Update on cDNA Sequencing

The Sequencing Consortium

MRC Laboratory of Molecular Biology, Cambridge, CB2 2QH, England and Dept of Genetics, Washington University School of Medicine, St Louis, MO 63110, USA

This is another interim report on the state of the cDNA sequencing and mapping project that we are carrying out alongside the genomic sequencing effort. We have now sequenced 1222 of the 1743 clones in Chris Martin's library. Of these 27 appear to be duplicates in the strong sense that their sequence looks identical and they come from neighboring micro-titre wells that were most likely cross-contaminated. The following results therefore come from the 1195 left after removing these duplicates. Remember that we are only producing a single gel reading from each clone (5' end of the cDNA insert).

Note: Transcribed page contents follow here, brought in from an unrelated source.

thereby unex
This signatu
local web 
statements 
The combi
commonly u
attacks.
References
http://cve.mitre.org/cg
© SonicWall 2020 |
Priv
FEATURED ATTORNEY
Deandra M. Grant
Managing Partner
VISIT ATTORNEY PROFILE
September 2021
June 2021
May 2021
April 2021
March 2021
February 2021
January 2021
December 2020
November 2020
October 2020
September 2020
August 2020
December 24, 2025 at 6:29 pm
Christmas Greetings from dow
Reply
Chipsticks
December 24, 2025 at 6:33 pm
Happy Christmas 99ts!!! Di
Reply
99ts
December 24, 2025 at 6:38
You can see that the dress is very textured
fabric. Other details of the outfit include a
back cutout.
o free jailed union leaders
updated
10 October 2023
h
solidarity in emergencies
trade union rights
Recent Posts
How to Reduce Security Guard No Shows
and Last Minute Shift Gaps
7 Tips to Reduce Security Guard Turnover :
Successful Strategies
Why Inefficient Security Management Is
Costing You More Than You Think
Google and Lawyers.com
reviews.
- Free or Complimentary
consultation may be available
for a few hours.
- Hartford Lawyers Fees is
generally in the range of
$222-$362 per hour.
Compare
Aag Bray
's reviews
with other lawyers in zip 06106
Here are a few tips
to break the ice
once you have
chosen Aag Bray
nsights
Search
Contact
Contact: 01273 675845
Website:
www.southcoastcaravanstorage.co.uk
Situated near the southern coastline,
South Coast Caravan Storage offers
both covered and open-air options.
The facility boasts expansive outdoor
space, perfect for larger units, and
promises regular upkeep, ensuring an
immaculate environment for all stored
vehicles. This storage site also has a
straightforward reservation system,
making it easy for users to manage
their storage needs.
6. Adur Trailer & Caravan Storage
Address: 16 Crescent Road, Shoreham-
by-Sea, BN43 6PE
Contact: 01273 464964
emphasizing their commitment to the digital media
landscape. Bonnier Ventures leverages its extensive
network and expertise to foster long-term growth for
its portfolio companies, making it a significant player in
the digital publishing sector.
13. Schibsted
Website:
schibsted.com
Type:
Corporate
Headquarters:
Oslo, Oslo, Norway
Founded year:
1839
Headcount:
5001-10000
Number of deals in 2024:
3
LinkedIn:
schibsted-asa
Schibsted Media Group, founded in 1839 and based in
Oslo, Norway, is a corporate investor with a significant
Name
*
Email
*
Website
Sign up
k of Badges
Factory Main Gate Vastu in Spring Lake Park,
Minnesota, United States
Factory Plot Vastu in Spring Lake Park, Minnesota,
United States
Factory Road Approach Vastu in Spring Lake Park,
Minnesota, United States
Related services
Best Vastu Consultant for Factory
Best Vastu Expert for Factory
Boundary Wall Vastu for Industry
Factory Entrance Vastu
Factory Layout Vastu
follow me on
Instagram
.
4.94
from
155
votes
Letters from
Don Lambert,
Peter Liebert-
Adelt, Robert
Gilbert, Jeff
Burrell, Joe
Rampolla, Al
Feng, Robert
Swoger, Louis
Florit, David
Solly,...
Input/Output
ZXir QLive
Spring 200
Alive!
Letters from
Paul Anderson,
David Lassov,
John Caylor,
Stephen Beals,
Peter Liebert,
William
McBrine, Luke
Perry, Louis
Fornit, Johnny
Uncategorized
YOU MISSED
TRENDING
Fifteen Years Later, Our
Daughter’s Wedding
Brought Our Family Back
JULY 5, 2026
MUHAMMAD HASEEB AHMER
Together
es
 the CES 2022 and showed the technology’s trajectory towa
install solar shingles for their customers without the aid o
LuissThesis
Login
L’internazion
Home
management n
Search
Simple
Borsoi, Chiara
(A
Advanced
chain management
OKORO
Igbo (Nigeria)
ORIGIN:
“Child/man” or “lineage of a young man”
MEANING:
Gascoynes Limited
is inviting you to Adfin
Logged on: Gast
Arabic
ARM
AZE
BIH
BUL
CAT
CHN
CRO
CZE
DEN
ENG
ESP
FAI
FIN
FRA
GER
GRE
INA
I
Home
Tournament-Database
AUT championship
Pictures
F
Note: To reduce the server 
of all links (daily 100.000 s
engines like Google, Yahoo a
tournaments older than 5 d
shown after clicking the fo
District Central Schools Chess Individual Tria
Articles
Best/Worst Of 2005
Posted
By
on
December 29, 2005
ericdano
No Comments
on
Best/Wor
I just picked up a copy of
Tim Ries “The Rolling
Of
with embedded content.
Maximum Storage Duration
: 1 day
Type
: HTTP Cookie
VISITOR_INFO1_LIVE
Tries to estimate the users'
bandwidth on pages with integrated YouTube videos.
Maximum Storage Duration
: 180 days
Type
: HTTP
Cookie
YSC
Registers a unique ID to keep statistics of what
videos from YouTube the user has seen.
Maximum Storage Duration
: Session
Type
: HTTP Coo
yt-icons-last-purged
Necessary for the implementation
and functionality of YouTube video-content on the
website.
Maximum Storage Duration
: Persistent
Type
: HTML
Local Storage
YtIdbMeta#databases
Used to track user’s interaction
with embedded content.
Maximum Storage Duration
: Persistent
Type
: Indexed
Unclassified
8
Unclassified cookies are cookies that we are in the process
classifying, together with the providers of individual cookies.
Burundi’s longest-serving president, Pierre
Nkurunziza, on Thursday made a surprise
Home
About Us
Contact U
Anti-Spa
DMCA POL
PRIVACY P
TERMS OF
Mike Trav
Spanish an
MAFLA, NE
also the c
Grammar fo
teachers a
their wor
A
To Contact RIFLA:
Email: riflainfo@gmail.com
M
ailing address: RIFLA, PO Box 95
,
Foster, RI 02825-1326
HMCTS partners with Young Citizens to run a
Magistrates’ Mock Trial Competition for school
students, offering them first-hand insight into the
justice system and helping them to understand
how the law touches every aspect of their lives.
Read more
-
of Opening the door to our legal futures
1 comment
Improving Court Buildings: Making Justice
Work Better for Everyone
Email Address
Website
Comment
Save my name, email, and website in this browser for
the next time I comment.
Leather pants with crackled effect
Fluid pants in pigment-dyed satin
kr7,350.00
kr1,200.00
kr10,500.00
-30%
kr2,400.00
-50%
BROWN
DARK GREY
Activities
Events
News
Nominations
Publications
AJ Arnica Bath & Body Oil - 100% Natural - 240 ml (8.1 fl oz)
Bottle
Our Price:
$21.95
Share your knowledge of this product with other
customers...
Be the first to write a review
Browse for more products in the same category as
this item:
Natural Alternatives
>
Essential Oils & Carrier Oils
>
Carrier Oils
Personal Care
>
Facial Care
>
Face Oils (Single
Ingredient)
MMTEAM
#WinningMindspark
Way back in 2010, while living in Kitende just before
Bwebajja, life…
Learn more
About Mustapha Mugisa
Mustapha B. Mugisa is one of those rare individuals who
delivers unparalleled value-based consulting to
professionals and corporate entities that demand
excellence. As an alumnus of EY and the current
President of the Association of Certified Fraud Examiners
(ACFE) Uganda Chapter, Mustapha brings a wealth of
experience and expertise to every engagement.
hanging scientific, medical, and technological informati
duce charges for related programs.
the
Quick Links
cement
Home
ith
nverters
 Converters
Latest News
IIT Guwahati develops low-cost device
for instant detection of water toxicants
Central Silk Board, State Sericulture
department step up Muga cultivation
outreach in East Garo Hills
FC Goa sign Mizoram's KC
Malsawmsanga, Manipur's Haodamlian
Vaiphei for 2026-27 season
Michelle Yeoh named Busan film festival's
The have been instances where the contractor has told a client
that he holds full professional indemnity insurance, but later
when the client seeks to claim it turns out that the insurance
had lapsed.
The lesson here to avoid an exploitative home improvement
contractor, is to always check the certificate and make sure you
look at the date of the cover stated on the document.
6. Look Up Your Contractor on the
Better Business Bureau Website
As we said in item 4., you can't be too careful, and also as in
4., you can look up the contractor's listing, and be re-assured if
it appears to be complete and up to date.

Similarities: There are 373 (31%) with BLASTX scores to the public protein databases greater than 100, which is a high enough threshold that these similarities are very likely to be meaningful. A list of these is given on the following pages.

[Figures excluded due to low reproducability]

Trans-spliced leaders: 166 sequences (14%) had trans-spliced leaders at the 5' end, 149 to S l1 and 17 to SL2 .

Repeat isolations: A number of genes clearly have been cloned more than once. We can unambiguously detect this only when the 5' ends of the inserts overlap, which happens for 334 sequences that fall into 130 overlap groups. This is not out of line with Chris Martin's estimate of repeat frequency. It leaves us with 991 distinct sequences of which 861 are represented only once. However it is likely that there are additional repeats that we don't see this way because we have different parts of the same gene.

Hits to previously determined worm sequences: There were exact matches to 13 previously determined C. elegans sequences in the public databases, and to 3 of the 44 predicted genes on the first 4 genomic cosmids that we have sequenced. The latter figure allows us to generate an estimate of (44/3)*991 = 14,500 genes in the worm, but the 95% confidence limits for this are 6,000 to 50,000, so we need more data to make this a useful approach to estimating gene density.

Mapping: we are now in the process of mapping all the clones using the YAC "polytene" filters. This data will be in ACEDB and will also be provided if you ask for a clone.

All the sequences, similarity and mapping data will be in ACEDB, and any clone is available along with more detailed data from the St. Louis lab.